● **What you are asked to do**: Each line of the records below that includes "Pakistan" adds one to the count; state the final count by itself.

Saved data entries
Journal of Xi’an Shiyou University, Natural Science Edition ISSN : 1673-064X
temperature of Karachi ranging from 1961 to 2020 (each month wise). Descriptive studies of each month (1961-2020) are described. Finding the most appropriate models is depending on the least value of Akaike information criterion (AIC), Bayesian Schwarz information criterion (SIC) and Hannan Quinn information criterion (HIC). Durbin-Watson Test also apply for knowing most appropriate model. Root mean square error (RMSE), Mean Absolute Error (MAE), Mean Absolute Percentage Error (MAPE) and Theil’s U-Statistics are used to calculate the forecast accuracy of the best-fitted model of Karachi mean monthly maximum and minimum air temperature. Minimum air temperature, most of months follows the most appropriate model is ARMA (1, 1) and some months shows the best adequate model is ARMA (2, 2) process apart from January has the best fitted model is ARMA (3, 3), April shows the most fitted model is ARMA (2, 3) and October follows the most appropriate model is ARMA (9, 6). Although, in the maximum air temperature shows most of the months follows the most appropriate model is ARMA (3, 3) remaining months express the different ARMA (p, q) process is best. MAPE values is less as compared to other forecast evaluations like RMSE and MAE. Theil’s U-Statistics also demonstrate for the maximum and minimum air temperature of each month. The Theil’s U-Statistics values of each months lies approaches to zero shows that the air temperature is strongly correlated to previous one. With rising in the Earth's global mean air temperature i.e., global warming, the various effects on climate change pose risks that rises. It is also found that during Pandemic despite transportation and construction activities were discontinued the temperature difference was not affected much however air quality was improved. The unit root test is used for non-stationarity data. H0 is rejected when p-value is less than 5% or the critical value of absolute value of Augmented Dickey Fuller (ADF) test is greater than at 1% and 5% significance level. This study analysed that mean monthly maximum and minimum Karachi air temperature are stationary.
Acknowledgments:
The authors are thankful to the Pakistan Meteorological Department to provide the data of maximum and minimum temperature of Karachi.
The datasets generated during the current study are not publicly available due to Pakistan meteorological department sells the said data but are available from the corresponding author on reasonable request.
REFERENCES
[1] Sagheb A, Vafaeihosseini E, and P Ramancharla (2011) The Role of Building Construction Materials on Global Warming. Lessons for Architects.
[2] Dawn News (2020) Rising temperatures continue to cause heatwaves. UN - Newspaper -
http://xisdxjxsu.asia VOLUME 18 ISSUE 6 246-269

● **Task output**: 2